Characterizing the Antimicrobial and Anticancer Activities and Several Associated Bioactive Compounds of Argemone mexicana

Faculty Sponsor

Danielle Orozco-Nunnelly


Arts and Sciences



Document Type

Poster Presentation

Symposium Date

Summer 7-29-2019


Commonly called the Mexican prickly poppy, Argemone mexicana is a stress-resistant member of the Papaveraceae family of plants that has been used in traditional medicine for centuries by indigenous communities in Mexico and Western parts of the USA. This plant has been used to treat a wide variety of ailments, including skin diseases and intestinal infections, with reported antimicrobial and anticancer properties.
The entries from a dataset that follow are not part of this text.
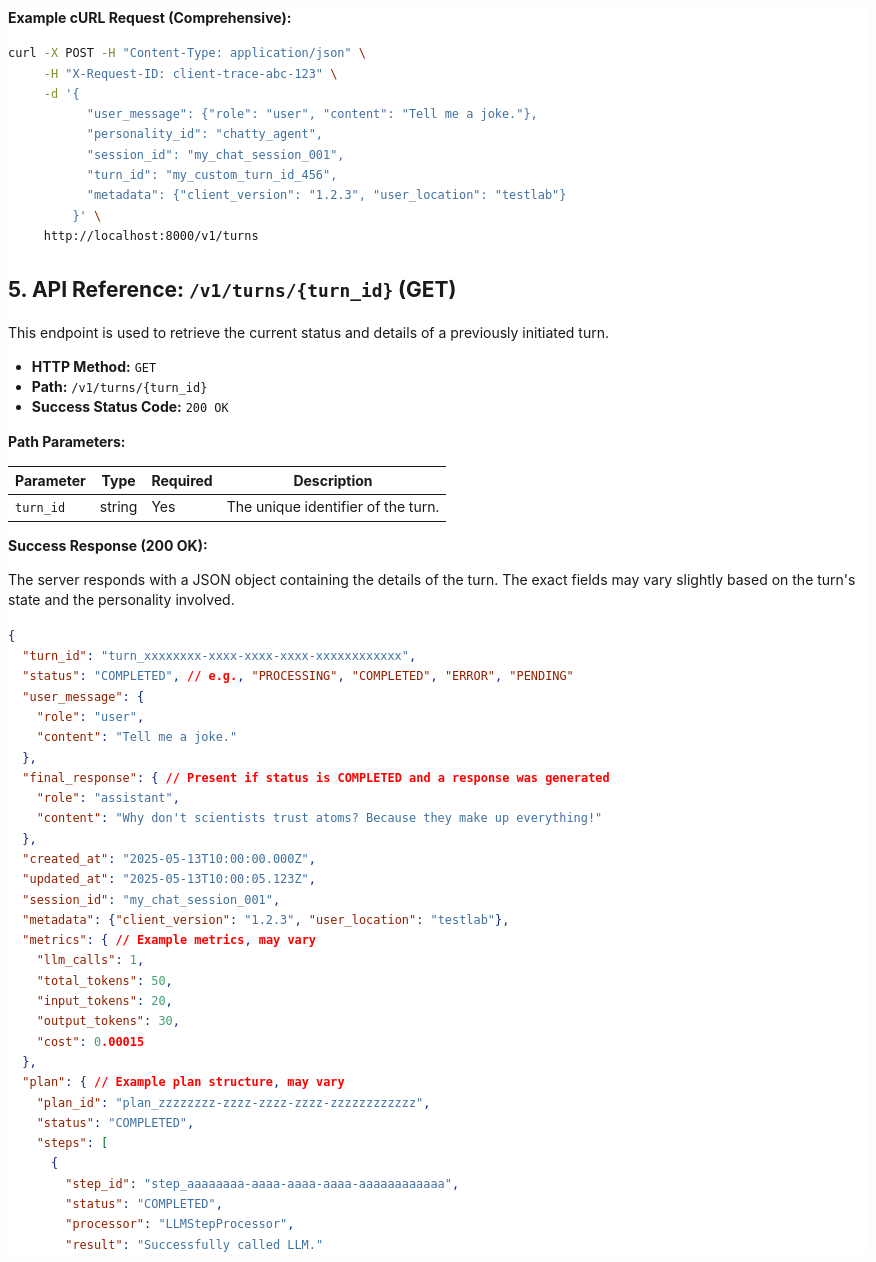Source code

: **Example cURL Request (Comprehensive):**

```bash
curl -X POST -H "Content-Type: application/json" \
     -H "X-Request-ID: client-trace-abc-123" \
     -d '{
           "user_message": {"role": "user", "content": "Tell me a joke."},
           "personality_id": "chatty_agent",
           "session_id": "my_chat_session_001",
           "turn_id": "my_custom_turn_id_456",
           "metadata": {"client_version": "1.2.3", "user_location": "testlab"}
         }' \
     http://localhost:8000/v1/turns
```

## 5. API Reference: `/v1/turns/{turn_id}` (GET)

This endpoint is used to retrieve the current status and details of a previously initiated turn.

*   **HTTP Method:** `GET`
*   **Path:** `/v1/turns/{turn_id}`
*   **Success Status Code:** `200 OK`

**Path Parameters:**

| Parameter | Type   | Required | Description                        |
| --------- | ------ | -------- | ---------------------------------- |
| `turn_id` | string | Yes      | The unique identifier of the turn. |

**Success Response (200 OK):**

The server responds with a JSON object containing the details of the turn. The exact fields may vary slightly based on the turn's state and the personality involved.

```json
{
  "turn_id": "turn_xxxxxxxx-xxxx-xxxx-xxxx-xxxxxxxxxxxx",
  "status": "COMPLETED", // e.g., "PROCESSING", "COMPLETED", "ERROR", "PENDING"
  "user_message": {
    "role": "user",
    "content": "Tell me a joke."
  },
  "final_response": { // Present if status is COMPLETED and a response was generated
    "role": "assistant",
    "content": "Why don't scientists trust atoms? Because they make up everything!"
  },
  "created_at": "2025-05-13T10:00:00.000Z",
  "updated_at": "2025-05-13T10:00:05.123Z",
  "session_id": "my_chat_session_001",
  "metadata": {"client_version": "1.2.3", "user_location": "testlab"},
  "metrics": { // Example metrics, may vary
    "llm_calls": 1,
    "total_tokens": 50,
    "input_tokens": 20,
    "output_tokens": 30,
    "cost": 0.00015
  },
  "plan": { // Example plan structure, may vary
    "plan_id": "plan_zzzzzzzz-zzzz-zzzz-zzzz-zzzzzzzzzzzz",
    "status": "COMPLETED",
    "steps": [
      {
        "step_id": "step_aaaaaaaa-aaaa-aaaa-aaaa-aaaaaaaaaaaa",
        "status": "COMPLETED",
        "processor": "LLMStepProcessor",
        "result": "Successfully called LLM." 
```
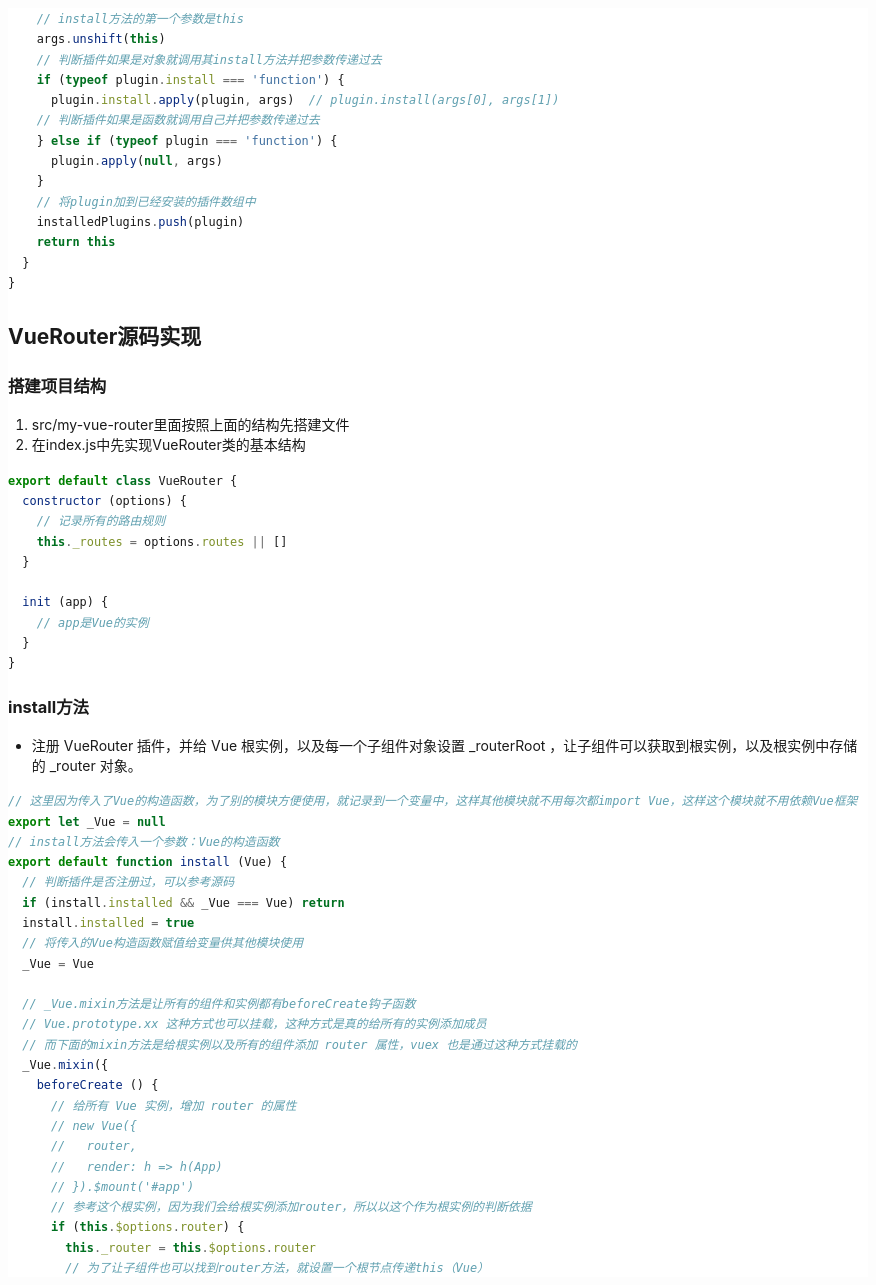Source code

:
 ```js
    // install方法的第一个参数是this
    args.unshift(this)
    // 判断插件如果是对象就调用其install方法并把参数传递过去
    if (typeof plugin.install === 'function') {
      plugin.install.apply(plugin, args)  // plugin.install(args[0], args[1])
    // 判断插件如果是函数就调用自己并把参数传递过去  
    } else if (typeof plugin === 'function') {
      plugin.apply(null, args)
    }
    // 将plugin加到已经安装的插件数组中
    installedPlugins.push(plugin)
    return this
  }
}
```

## VueRouter源码实现

### 搭建项目结构
1. src/my-vue-router里面按照上面的结构先搭建文件
2. 在index.js中先实现VueRouter类的基本结构

```js
export default class VueRouter {
  constructor (options) {
    // 记录所有的路由规则
    this._routes = options.routes || []
  }

  init (app) {
    // app是Vue的实例
  }
}
```

### install方法
- 注册 VueRouter 插件，并给 Vue 根实例，以及每一个子组件对象设置 _routerRoot ，让子组件可以获取到根实例，以及根实例中存储的 _router 对象。

```js
// 这里因为传入了Vue的构造函数，为了别的模块方便使用，就记录到一个变量中，这样其他模块就不用每次都import Vue，这样这个模块就不用依赖Vue框架
export let _Vue = null
// install方法会传入一个参数：Vue的构造函数
export default function install (Vue) {
  // 判断插件是否注册过，可以参考源码
  if (install.installed && _Vue === Vue) return
  install.installed = true
  // 将传入的Vue构造函数赋值给变量供其他模块使用
  _Vue = Vue
  
  // _Vue.mixin方法是让所有的组件和实例都有beforeCreate钩子函数
  // Vue.prototype.xx 这种方式也可以挂载，这种方式是真的给所有的实例添加成员
  // 而下面的mixin方法是给根实例以及所有的组件添加 router 属性，vuex 也是通过这种方式挂载的
  _Vue.mixin({
    beforeCreate () {
      // 给所有 Vue 实例，增加 router 的属性
      // new Vue({
      //   router,
      //   render: h => h(App)
      // }).$mount('#app')
      // 参考这个根实例，因为我们会给根实例添加router，所以以这个作为根实例的判断依据
      if (this.$options.router) {
        this._router = this.$options.router
        // 为了让子组件也可以找到router方法，就设置一个根节点传递this（Vue）
```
However, these properties are poorly understood, with no associated bioactive compounds yet identified. Herein, we describe the germination conditions of A. mexicana and preliminarily characterize the antimicrobial and anticancer activities of different parts (seeds, leaves, inner vs. outer roots) of the plant. We show that when comparing 1 mg of each sample normalized to background solvent alone, the A. mexicana methanol outer root and leaf extracts possess the strongest antimicrobial activity, with greatest effects against gram-positive bacteria tested, and less activity against gram-negative bacteria and fungi tested. Additionally, we report that when using the MTT colorimetric assay, the outer root and leaf methanol extracts and the seed hexane extract have pronounced inhibitory effects against T84 human colon cancer cells. Using normal-phase column chromatography and subsequent mass spectrometry analysis of the outer root and leaf methanol fractions, we have begun to chemically characterize several candidate antibacterial compounds. These preliminary results warrant further research into defining the bioactive chemicals produced in the roots, leaves and seeds of A. mexicana and are especially significant given the growing global concern of antibiotic-resistant ‘superbugs’ and lack of new antimicrobial and anticancer drug discovery.